"Why would he do that, though?" Bobby asks.
"He's proud of his work." From some dim crossroads in Jack's memory, an ugly voice says, Stay out of it. You mess with me and I'll strew your guts from Racine to La Riviere. Whose voice had that been? With no more evidence than his conviction, Jack understands that if he could place that voice, he would put a name to the Fisherman. He cannot; all Jack Sawyer can do at this moment is remember a stink worse than the foul cloud that fills this crumbling building — a hideous smell that came from the southwest of another world. That was the Fisherman, too, or whatever the Fisherman was in that world.
A thought worthy of the former rising star of the LAPD's Homicide Division awakens in his mind, and he says, "Dale, I think you should let Henry hear that 911 tape."
"I don't get it. What for?"
"Henry's tuned in to stuff even bats can't hear. Even if he doesn't recognize the voice, he'll learn a hundred times more than what we know now."
"Well, Uncle Henry never forgets a voice, that's true. Okay, let's get out of here. The M.E. and the evidence wagon should show up in a couple of minutes."

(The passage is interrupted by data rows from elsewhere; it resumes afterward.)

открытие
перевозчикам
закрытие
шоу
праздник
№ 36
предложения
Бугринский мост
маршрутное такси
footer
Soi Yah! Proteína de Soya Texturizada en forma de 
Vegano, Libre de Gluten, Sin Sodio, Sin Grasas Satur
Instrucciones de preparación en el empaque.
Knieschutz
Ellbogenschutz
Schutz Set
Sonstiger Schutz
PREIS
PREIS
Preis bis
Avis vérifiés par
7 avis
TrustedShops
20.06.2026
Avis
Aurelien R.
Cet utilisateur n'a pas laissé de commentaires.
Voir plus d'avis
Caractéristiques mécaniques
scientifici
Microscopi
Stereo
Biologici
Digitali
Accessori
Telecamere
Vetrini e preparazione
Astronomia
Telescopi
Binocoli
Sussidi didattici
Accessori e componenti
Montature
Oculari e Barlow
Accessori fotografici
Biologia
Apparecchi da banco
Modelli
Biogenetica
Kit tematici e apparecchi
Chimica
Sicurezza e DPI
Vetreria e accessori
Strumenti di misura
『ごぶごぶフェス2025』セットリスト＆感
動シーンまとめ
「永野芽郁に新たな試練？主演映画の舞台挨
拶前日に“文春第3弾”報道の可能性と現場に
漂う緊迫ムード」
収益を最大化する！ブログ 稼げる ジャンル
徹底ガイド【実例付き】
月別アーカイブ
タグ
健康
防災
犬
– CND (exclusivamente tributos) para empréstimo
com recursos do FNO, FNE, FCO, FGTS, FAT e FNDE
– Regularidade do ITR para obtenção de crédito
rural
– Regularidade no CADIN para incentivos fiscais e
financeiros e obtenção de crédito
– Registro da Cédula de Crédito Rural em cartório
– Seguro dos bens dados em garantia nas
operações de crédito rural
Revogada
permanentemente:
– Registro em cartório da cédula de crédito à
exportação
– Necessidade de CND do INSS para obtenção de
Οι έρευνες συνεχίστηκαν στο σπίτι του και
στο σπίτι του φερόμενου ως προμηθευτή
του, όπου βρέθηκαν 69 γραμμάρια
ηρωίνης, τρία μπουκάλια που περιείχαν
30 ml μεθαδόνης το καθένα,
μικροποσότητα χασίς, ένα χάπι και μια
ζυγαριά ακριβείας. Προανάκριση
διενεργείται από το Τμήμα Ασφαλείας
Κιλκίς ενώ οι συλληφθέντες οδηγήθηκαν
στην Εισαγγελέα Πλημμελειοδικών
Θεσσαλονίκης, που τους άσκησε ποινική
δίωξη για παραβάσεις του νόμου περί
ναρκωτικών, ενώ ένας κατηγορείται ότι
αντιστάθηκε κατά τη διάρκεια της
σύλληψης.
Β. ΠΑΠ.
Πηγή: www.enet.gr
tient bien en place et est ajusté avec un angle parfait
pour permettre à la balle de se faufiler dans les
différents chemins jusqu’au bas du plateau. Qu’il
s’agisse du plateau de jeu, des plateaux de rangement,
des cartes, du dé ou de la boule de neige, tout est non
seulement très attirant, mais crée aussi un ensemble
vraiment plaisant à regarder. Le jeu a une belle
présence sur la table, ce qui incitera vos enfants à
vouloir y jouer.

Trailing behind the other two men, Jack thinks of Tyler Marshall's Brewers cap and where he found it — that world he has spent more than half his life denying, and his return to which this morning continues to send shocks through his system. The Fisherman left the cap for him in the Territories, the land he had first heard of when Jacky was six — when Jacky was six, and Daddy played the horn. It is all coming back to him, that immense adventure, not because he wishes it, but because it has to come back: forces outside himself are picking him up by the scruff of his neck and carrying him forward. Forward into his own past! The Fisherman is proud of his handiwork, yes, the Fisherman is deliberately taunting them — a truth so obvious none of the three men had to speak it aloud — but really the Fisherman is baiting only Jack Sawyer, who alone has seen the Territories. And if that's true, as it has to be, then —
— then the Territories and all they contain are involved somehow in these wretched crimes, and he has been thrust into a drama of enormous consequence he cannot possibly grasp right now. The Tower. The Beam. He had seen this in his mother's handwriting, something about the Tower falling and the Beams breaking: these things are parts of the puzzle, whatever they mean, as is Jack's gut conviction that Tyler Marshall is still alive, tucked away in some pocket of the other world. The recognition that he can never speak of all this to anyone else, not even Henry Leyden, makes him feel intensely alone.
Jack's thoughts blow away in the noisy chaos that erupts alongside and in front of the shack. It sounds like an Indian attack in a cowboy movie, whooping and yelling and the sound of running feet. A woman sends up a shrill scream eerily like the blip-blips of the police siren he had half-noted a few moments ago. Dale mutters "Jeez," and breaks into a run, followed by Bobby and Jack.
Outside, what appears to be a half dozen crazy people are racing around in the weedy gravel in front of Ed's. Dit Jesperson and Beezer, still too stunned to react, watch them caper back and forth. The crazy people make an amazing amount of noise. One man yells, "KILL THE FISHERMAN! KILL THE DIRTY BASTARD!" Another is shouting "LAW 'N' ORDER 'N' FREE BEER!" A scrawny character in bib overalls picks up "FREE BEER! WE WANT FREE BEER!" A harpy too old for her tank top and blue jeans skitters around waving her arms and screeching at the top of her lungs. The grins on their faces indicate that these people are engaged in some dimwitted prank. They are having the time of their lives.
Up from the end of the lane comes a State Police car, with the Mad Hungarian's DARE Pontiac right behind it. In the middle of the chaos, Henry Leyden tilts his head and smiles to himself.